On en est là. On n'a même plus besoin de chaînes comme TLC ou Canal Vie pour se délecter de la misère et de la détresse des gens. Ils l'exploitent eux-mêmes. Chacun est devenu l'animateur et le diffuseur de sa propre émission trash, grâce à la mise en scène moderne de la vie que permettent les réseaux sociaux et un téléphone plus intelligent que la moyenne.

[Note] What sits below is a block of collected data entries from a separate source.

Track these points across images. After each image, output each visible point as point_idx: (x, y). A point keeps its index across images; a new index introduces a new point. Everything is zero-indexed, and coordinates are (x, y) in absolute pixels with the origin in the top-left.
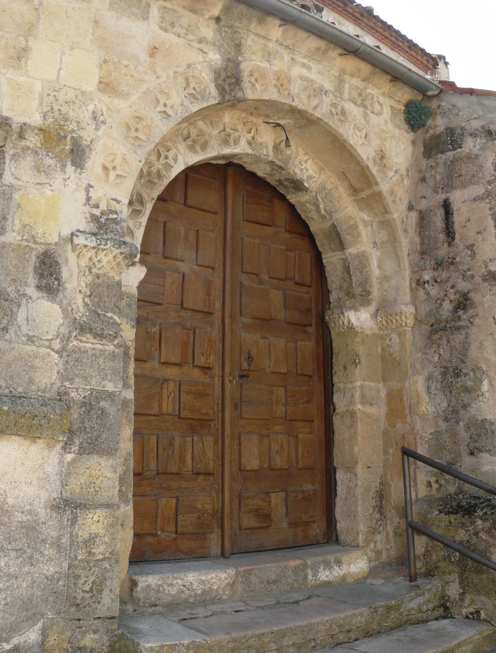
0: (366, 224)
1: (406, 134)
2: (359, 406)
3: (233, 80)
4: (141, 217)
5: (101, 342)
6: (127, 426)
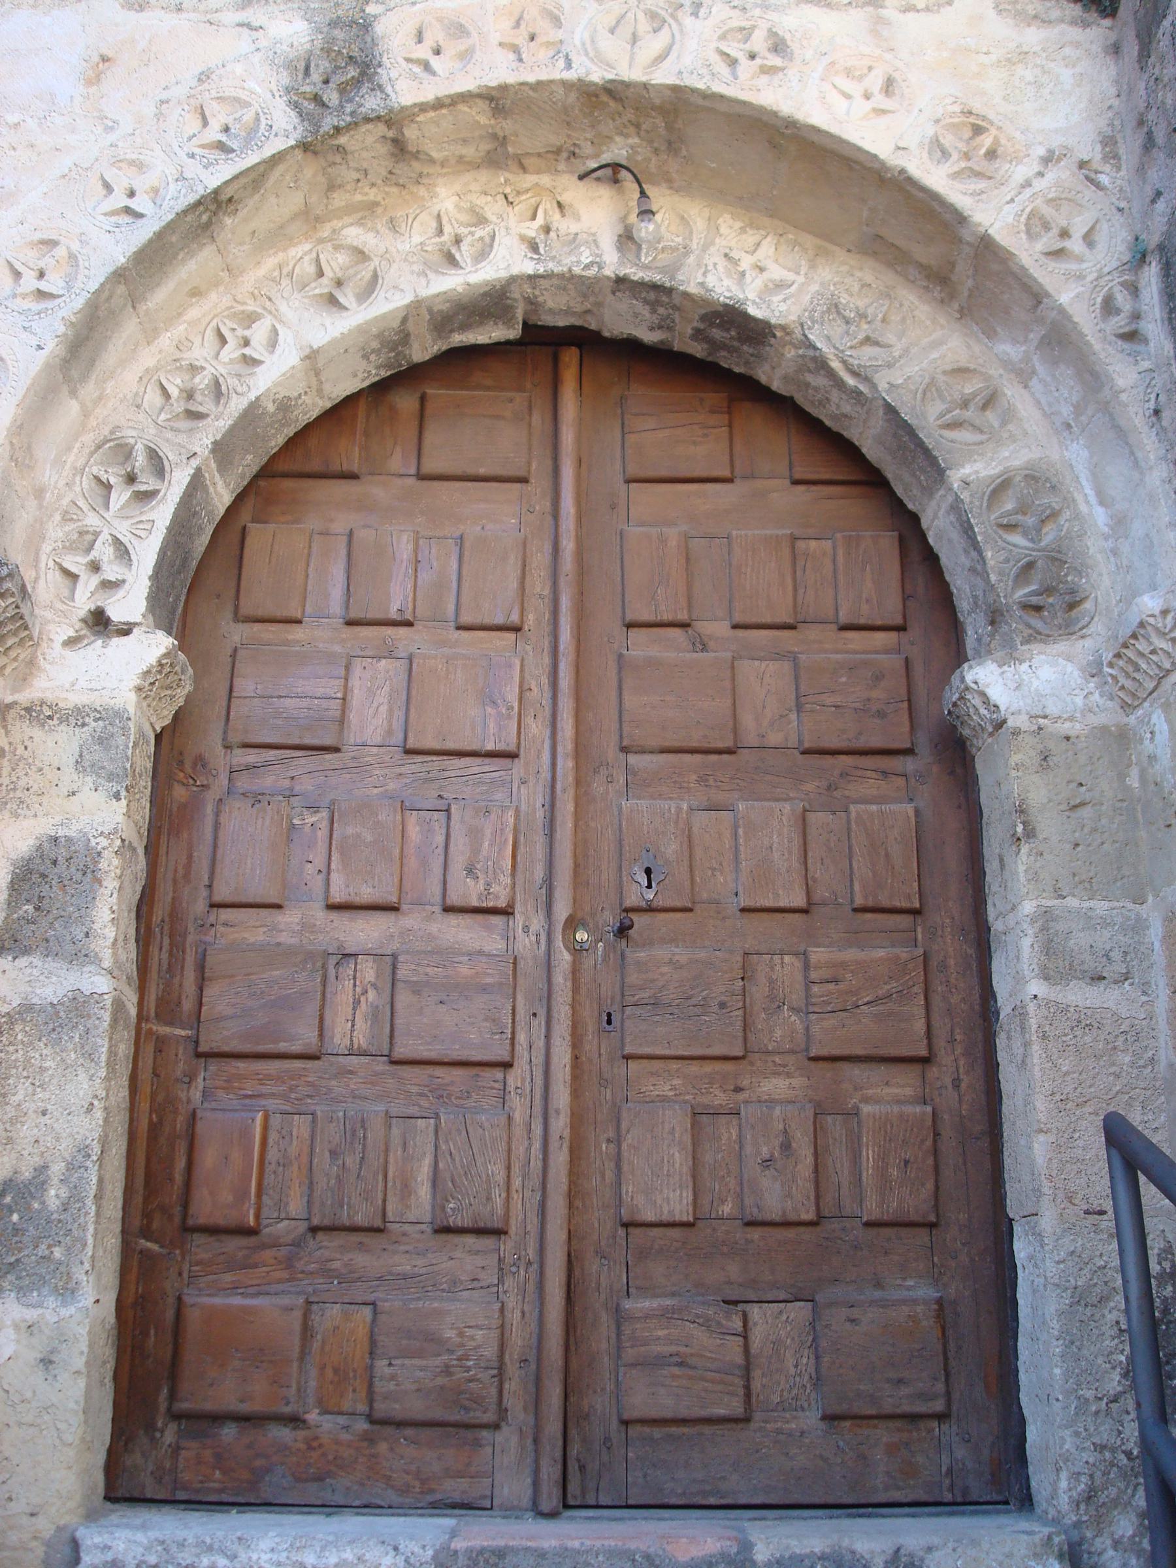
0: (1024, 376)
1: (1075, 33)
2: (1036, 987)
3: (353, 72)
4: (153, 508)
6: (80, 1070)
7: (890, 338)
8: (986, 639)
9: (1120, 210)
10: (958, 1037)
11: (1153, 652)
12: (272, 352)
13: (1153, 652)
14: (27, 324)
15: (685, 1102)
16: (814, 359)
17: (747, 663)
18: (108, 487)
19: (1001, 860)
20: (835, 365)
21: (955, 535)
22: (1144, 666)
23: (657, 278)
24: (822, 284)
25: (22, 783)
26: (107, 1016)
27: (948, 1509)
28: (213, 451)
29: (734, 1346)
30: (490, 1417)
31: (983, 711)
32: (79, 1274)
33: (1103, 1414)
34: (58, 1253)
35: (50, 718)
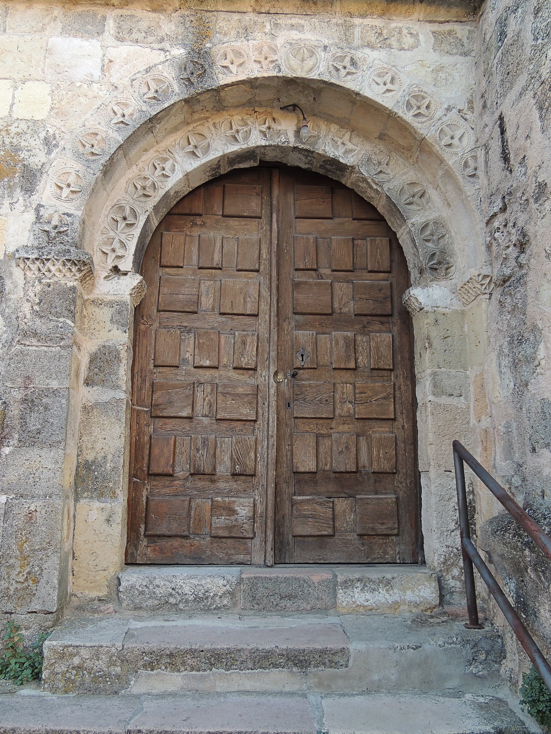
2: (431, 398)
5: (46, 345)
6: (116, 425)
7: (389, 171)
8: (418, 279)
9: (472, 129)
10: (404, 412)
11: (474, 288)
12: (173, 173)
13: (474, 288)
14: (89, 165)
15: (315, 433)
16: (362, 178)
17: (336, 283)
18: (117, 221)
19: (420, 354)
20: (369, 180)
21: (409, 241)
22: (471, 292)
23: (308, 147)
24: (366, 151)
25: (92, 327)
26: (125, 407)
27: (398, 565)
28: (154, 209)
29: (330, 511)
30: (251, 535)
31: (416, 304)
32: (118, 492)
33: (448, 536)
34: (111, 485)
35: (101, 304)
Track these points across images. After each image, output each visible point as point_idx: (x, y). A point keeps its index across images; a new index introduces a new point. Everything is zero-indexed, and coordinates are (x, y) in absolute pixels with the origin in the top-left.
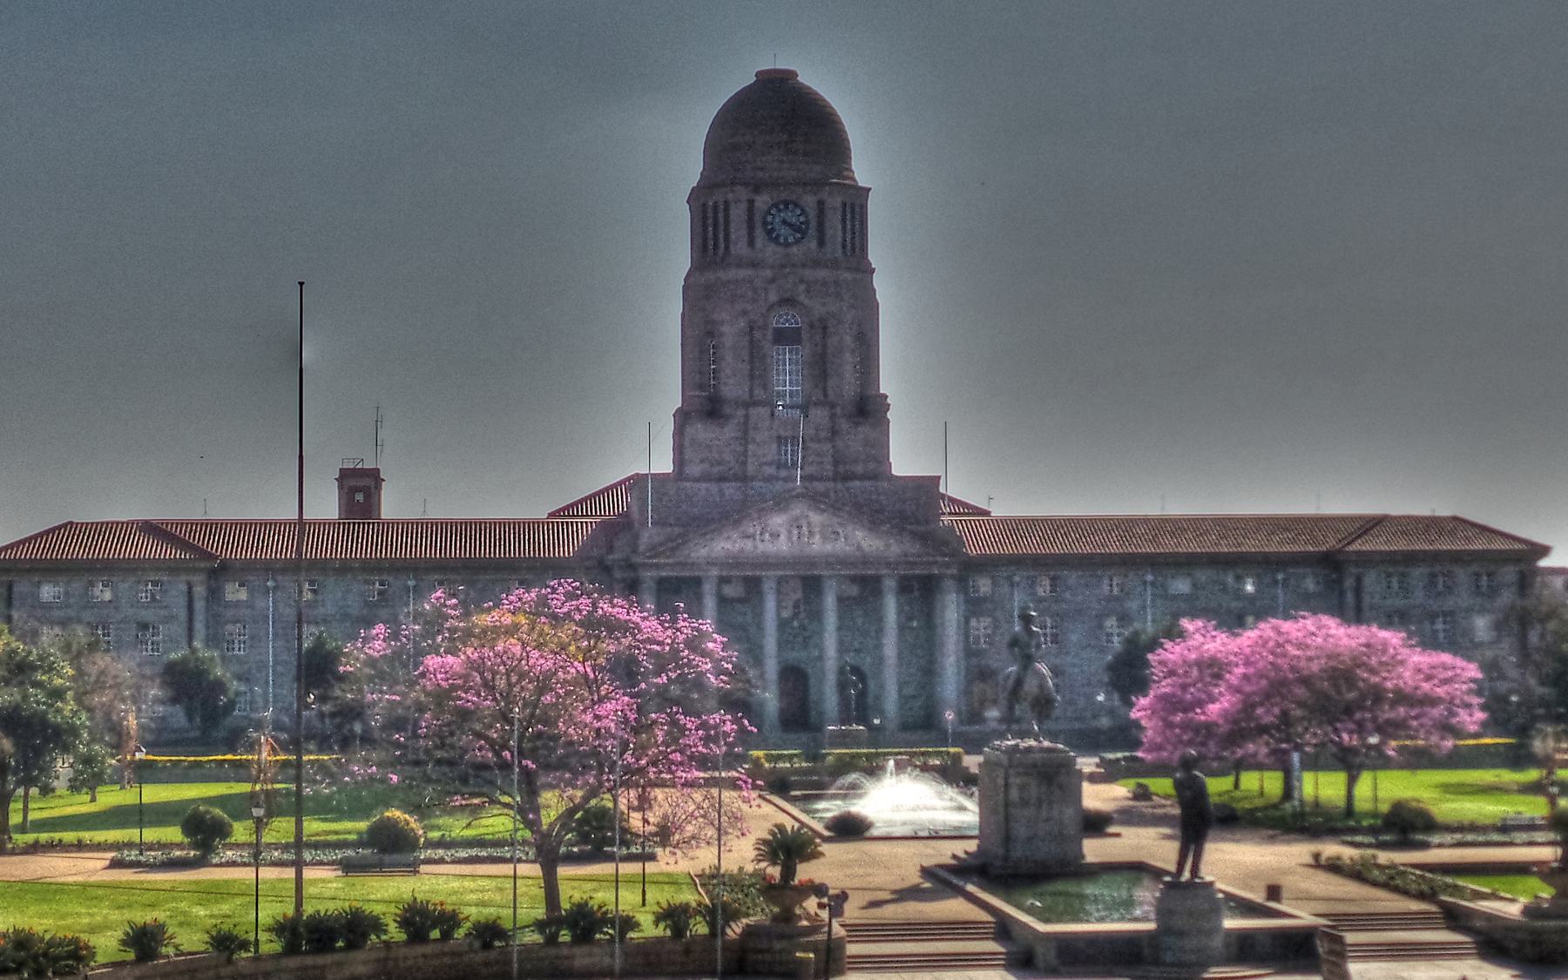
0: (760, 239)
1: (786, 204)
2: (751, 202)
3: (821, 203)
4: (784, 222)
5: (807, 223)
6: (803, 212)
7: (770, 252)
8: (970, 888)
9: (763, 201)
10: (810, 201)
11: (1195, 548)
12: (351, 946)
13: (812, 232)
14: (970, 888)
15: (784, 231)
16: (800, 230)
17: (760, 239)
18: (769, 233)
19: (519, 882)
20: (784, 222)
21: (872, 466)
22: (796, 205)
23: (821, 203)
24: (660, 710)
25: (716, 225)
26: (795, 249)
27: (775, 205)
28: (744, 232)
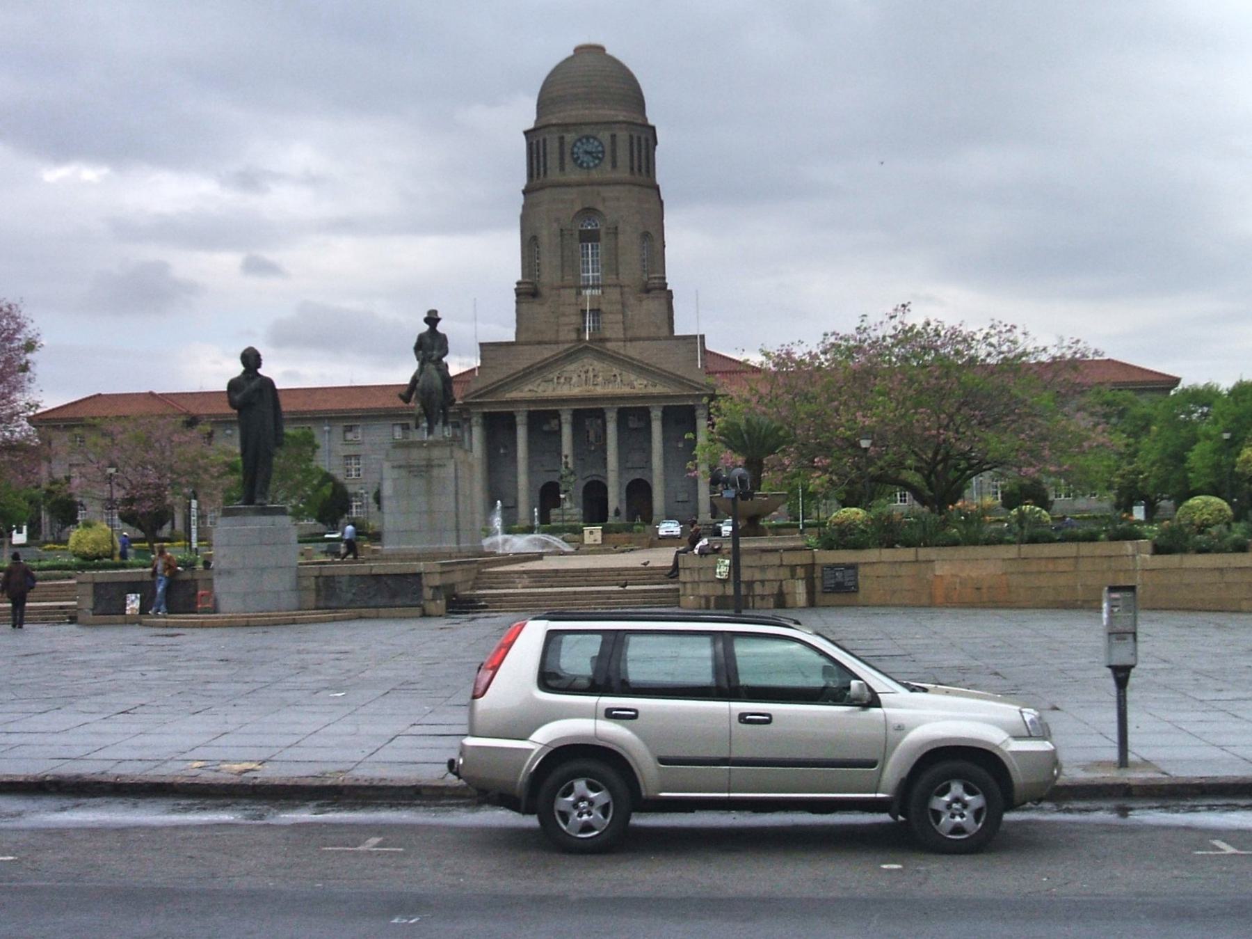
0: (569, 164)
1: (588, 138)
2: (562, 138)
3: (613, 137)
4: (587, 152)
5: (603, 152)
6: (601, 143)
7: (574, 175)
8: (885, 818)
9: (570, 137)
10: (605, 136)
11: (379, 404)
12: (707, 598)
13: (608, 157)
14: (885, 818)
15: (586, 158)
16: (598, 157)
17: (569, 164)
18: (575, 160)
19: (745, 561)
20: (587, 152)
21: (417, 456)
22: (595, 138)
23: (613, 137)
24: (175, 494)
25: (538, 162)
26: (594, 172)
27: (580, 140)
28: (557, 163)
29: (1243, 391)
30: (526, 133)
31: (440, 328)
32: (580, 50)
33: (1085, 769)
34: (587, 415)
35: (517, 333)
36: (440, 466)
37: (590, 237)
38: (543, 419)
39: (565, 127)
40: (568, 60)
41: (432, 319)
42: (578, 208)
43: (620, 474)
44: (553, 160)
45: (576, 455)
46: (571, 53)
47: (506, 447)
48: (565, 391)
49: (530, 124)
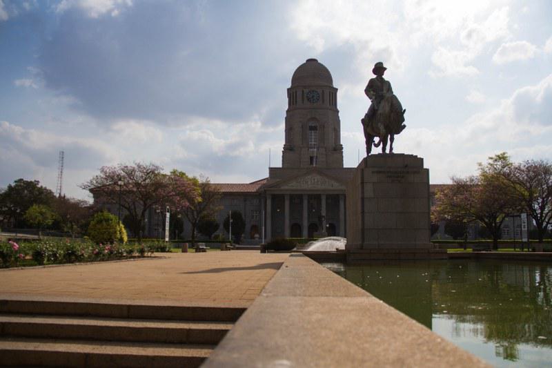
2: (303, 91)
29: (537, 172)
30: (288, 89)
31: (386, 76)
32: (308, 61)
33: (165, 258)
34: (315, 198)
35: (283, 164)
36: (415, 172)
37: (313, 128)
38: (296, 199)
39: (305, 87)
40: (304, 64)
41: (379, 69)
42: (309, 117)
43: (290, 221)
44: (299, 100)
45: (170, 238)
46: (305, 62)
47: (279, 208)
48: (305, 187)
49: (289, 87)
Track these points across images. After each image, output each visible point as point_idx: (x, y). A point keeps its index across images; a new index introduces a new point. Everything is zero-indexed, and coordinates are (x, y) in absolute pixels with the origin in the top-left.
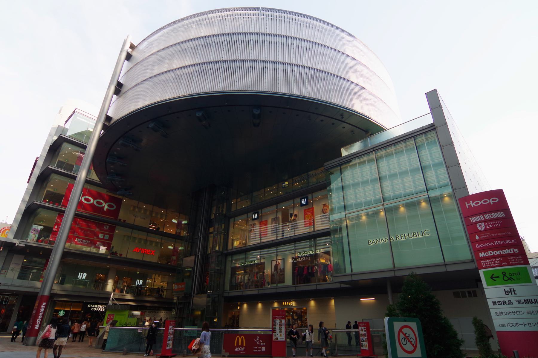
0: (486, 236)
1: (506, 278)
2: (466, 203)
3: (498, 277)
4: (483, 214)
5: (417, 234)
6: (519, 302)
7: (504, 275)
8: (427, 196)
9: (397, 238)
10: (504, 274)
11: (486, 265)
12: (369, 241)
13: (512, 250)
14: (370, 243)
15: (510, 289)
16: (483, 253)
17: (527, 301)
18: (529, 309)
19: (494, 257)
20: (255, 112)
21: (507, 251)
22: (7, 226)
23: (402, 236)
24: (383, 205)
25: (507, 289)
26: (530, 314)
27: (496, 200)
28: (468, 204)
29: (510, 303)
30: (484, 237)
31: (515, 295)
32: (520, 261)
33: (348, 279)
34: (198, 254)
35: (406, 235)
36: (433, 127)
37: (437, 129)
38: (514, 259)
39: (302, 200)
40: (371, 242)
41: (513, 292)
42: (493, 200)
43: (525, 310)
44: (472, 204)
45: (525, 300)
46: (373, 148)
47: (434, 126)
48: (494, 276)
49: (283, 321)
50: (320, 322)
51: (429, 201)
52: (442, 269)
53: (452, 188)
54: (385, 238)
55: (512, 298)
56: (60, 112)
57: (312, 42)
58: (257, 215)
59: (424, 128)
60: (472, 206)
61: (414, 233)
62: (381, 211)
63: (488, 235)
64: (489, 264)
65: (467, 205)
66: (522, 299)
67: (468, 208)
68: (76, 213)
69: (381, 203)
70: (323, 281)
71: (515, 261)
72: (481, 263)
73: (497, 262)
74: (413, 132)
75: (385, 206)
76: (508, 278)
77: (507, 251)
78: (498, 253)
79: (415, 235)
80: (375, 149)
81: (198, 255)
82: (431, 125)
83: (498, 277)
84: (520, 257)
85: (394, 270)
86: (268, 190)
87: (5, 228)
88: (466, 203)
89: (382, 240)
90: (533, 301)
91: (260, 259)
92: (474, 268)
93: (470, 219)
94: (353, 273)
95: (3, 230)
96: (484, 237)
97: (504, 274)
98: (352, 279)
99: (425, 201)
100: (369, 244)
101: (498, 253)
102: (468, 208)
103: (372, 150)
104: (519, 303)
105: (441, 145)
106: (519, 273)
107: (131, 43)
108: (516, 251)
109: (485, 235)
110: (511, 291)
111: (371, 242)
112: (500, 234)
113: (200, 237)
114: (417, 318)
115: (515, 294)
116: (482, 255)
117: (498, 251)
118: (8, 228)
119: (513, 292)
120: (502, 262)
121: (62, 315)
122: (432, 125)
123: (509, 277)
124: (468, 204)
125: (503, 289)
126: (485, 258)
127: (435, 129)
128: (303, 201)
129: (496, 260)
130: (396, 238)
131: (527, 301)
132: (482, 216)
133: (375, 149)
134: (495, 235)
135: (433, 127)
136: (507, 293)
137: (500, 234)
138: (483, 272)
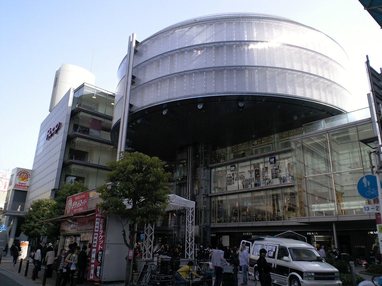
20: (240, 105)
22: (22, 171)
34: (188, 195)
36: (371, 121)
39: (271, 159)
49: (234, 39)
50: (125, 259)
56: (57, 78)
57: (288, 45)
58: (234, 168)
70: (273, 221)
80: (328, 131)
81: (188, 196)
82: (369, 119)
86: (243, 147)
87: (21, 171)
91: (226, 171)
95: (20, 173)
107: (136, 40)
113: (189, 183)
114: (222, 243)
118: (23, 172)
128: (271, 160)
135: (371, 121)
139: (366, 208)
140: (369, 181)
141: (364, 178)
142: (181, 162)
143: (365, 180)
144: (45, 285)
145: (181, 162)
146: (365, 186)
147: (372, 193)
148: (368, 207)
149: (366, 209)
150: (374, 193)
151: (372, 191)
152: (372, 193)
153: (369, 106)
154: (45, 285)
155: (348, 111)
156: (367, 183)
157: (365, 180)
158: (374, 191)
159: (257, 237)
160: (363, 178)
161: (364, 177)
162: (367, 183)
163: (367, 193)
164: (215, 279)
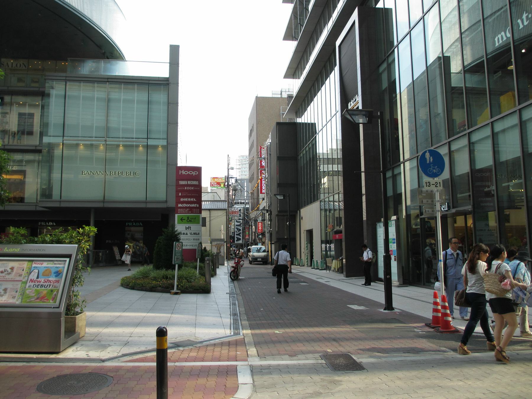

La pièce de Larry Tremblay n'est pas qu'une critique féroce du milieu de la télévision, des dérives narcissiques qu'il provoque et des ego qu'il nourrit sans fin. Elle n'est pas seulement un doigt accusateur dressé vers ces animateurs et pseudo-journalistes qui s'intéressent moins aux contenus qu'à leurs propres marques (quand ils n'en représentent pas d'autres). «Je t'ai acheté», dit un ex-sans-abri devenu multimillionnaire invité sur le plateau de Roy. Et voilà l'animateur pris à son propre jeu.

Personne n'est épargné par Larry Tremblay, dont la pièce se termine dans le malaise silencieux d'un cynisme sans appel. Ni le milieu de la télé, complice de la dictature des cotes d'écoute, ni les spectateurs, qui font des talk-shows racoleurs des succès populaires, ni l'auteur lui-même, qui, comme téléspectateur, refuse de s'exclure du lot.

En écoutant les questions que pose Roy à certains de ses invités, je me suis reconnu, moi aussi. Dans son intention de leur faire parler d'autre chose que de leur art. «L'objet disparaît des ondes et on parle du sujet tout le temps», disait Larry Tremblay la semaine dernière à ma collègue Chantal Guy, en parlant du rapport des médias aux artistes et à leurs oeuvres. C'est l'idée maîtresse de sa pièce, et matière à réflexion pour ma semaine de relâche.